## Questions on the material
**a)** In the course descriptions, which four things does SOC 564 examine for cross-cultural variation?
**b)** Reproduce the course descriptions word for word, everything from "SOC 564 Justice" down to "might be like.".

Text provided START

SOC 564 Justice in a Global Context

This course considers issues of law and justice in global perspective. It explores the role of law in maintaining order and managing conflict in a broad range of societies, both historical and contemporary, with an emphasis on how law affects the affairs of ordinary citizens in their everyday lives. It examines cross-cultural variation in legal complaints, police conduct, courts, and sanctions, and seeks to explain similarities and differences across legal systems with the social characteristics of societies and cases. The course concludes with a look at the prospects tor a truly international legal system, and considers what such a system might be like.

SOC 565 Sociology of Deviance

This course is concerned with the circumstances under which people define, commit, and respond to socially unacceptable behavior. It addresses how conduct comes to be considered deviant in the first place, surveys the major varieties of deviance found in the contemporary United States and other societies, reviews the principal theories used to explain why people commit deviance, and examines the techniques of social control.

Text provided END
Information START

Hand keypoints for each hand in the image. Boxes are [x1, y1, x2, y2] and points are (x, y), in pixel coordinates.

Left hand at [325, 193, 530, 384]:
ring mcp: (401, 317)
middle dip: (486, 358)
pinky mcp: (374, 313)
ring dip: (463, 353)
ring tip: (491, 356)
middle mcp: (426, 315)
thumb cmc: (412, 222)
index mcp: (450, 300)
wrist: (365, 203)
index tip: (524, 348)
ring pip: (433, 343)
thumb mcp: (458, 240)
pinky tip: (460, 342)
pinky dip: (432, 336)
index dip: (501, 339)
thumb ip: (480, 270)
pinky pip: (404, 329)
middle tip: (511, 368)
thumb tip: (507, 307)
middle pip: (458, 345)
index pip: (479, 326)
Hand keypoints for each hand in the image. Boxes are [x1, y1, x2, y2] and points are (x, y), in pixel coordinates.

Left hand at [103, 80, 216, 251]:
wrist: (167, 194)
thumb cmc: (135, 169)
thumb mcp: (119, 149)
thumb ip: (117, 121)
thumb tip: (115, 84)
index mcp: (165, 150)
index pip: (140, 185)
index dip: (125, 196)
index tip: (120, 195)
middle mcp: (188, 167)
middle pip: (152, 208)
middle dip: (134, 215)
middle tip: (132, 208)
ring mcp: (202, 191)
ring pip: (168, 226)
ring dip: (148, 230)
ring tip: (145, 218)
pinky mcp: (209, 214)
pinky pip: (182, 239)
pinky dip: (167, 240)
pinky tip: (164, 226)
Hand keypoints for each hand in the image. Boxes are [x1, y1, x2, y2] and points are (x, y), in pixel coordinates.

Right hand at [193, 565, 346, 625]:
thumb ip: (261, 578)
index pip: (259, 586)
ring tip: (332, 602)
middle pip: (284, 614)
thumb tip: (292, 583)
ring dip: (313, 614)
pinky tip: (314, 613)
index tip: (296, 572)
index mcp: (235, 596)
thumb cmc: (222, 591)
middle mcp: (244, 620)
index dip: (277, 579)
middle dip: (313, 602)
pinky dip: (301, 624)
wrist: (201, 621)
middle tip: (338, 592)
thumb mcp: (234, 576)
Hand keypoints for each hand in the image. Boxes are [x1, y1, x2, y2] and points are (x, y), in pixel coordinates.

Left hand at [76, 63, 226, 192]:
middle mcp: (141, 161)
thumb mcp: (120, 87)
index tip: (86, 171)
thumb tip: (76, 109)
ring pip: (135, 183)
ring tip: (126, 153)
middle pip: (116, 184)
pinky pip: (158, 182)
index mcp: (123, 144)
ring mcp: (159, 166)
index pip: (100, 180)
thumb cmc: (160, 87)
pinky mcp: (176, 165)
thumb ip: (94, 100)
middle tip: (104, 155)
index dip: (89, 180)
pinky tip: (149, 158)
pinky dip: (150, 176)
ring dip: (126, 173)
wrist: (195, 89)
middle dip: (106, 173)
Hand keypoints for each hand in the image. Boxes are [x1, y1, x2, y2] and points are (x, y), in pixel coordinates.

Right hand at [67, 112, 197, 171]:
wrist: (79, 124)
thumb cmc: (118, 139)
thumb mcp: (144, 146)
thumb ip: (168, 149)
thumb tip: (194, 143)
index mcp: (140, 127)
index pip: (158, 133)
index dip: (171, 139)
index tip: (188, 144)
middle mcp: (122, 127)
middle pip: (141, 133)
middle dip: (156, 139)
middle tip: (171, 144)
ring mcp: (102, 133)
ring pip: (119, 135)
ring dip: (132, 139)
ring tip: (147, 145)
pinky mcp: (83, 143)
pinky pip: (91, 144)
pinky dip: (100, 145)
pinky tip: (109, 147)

Information END

## Task responses
**a)** Legal complaints, police conduct, courts, and sanctions.

**b)**
SOC 564 Justice in a Global Context

This course considers issues of law and justice in global perspective. It explores the role of law in maintaining order and managing conflict in a broad range of societies, both historical and contemporary, with an emphasis on how law affects the affairs of ordinary citizens in their everyday lives. It examines cross-cultural variation in legal complaints, police conduct, courts, and sanctions, and seeks to explain similarities and differences across legal systems with the social characteristics of societies and cases. The course concludes with a look at the prospects tor a truly international legal system, and considers what such a system might be like.